The main goal of this study is to examine the accuracy (identification rate of the MARI-node and Sentinel node, sensitivity, negative predictive value (NPV) and false-negative rate (FNR)) of the RISAS procedure compared to the current standard…
ID
Source
Brief title
Condition
- Breast neoplasms malignant and unspecified (incl nipple)
- Breast therapeutic procedures
Synonym
Research involving
Sponsors and support
Intervention
Outcome measures
Primary outcome
The main goal of this study is to examine the accuracy (identification rate,
sensitivity, NPV and FNR) of the RISAS procedure to identify axillary pCR,
compared to the current axillary surgical procedure ALND. The pathologic
examination of the ALND is the gold standard for nodal involvement and staging.
If the RISAS procedure is accurate in the evaluation of axillary pCR, this can
result in reducing an ALND in these patients, thereby reducing the risk of
developing potential morbidity of axillary surgery.
Secondary outcome
The secondary objective of this study is to examine the accuracy
(identification rate, sensitivity, NPV and FNR) of both techniques used in
RISAS separately (i.e.
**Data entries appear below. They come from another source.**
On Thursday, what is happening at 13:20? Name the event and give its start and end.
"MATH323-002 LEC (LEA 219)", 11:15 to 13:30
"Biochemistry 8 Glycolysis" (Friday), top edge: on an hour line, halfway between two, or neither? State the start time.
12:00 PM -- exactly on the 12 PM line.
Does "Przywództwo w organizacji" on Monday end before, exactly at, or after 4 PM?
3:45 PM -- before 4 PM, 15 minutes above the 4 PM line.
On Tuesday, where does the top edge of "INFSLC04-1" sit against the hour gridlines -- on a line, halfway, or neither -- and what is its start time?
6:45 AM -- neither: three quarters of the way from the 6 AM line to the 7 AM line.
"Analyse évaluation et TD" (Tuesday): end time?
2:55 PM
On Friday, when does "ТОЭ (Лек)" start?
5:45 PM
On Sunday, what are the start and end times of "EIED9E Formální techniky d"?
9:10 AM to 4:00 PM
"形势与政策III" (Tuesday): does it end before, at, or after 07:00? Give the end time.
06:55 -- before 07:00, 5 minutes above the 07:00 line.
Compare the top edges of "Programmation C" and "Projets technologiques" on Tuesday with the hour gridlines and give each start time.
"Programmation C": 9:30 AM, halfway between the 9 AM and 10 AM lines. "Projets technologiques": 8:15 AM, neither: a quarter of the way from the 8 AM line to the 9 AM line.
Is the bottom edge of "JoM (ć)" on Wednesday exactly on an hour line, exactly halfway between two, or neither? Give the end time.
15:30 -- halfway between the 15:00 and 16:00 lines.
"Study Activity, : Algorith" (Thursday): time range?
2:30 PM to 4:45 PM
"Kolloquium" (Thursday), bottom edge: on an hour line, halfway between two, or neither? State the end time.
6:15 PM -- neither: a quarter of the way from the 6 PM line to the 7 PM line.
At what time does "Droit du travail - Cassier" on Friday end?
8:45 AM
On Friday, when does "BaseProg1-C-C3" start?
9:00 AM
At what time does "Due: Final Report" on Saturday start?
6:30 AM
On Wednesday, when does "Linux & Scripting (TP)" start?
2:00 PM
SLNB and MARI), compared to ALND. Again, the pathologic
examination of the ALND will be regarded as the gold standard for nodal
involvement and staging.
Subgroup analyses might demonstrate that the use of a single technique is
sufficiently accurate to identify axillary pCR in certain subgroups, indicating
these patients only require either SLNB or MARI.
Background summary
Chemotherapy in clinically node positive breast cancer patients is increasingly
administrated in a neoadjuvant setting. The standard treatment regimen in these
cases is then: neoadjuvant chemotherapy (NAC) followed by breast surgery and an
axillary lymph node dissection (ALND). NAC results in axillary pathologic
complete response (pCR) in 1 out of 3 patients, indicating a complete absence
of axillary metastases after completion of NAC. In such events, ALND can be
regarded as overtreatment that creates unnecessary morbidity. Less invasive
axillary surgery which can accurately assess axillary pCR is therefore
preferred over standard ALND in all patients. In case of detection of remaining
axillary lymph node metastases by this less invasive axillary surgical
procedure, completion axillary treatment is standard of care.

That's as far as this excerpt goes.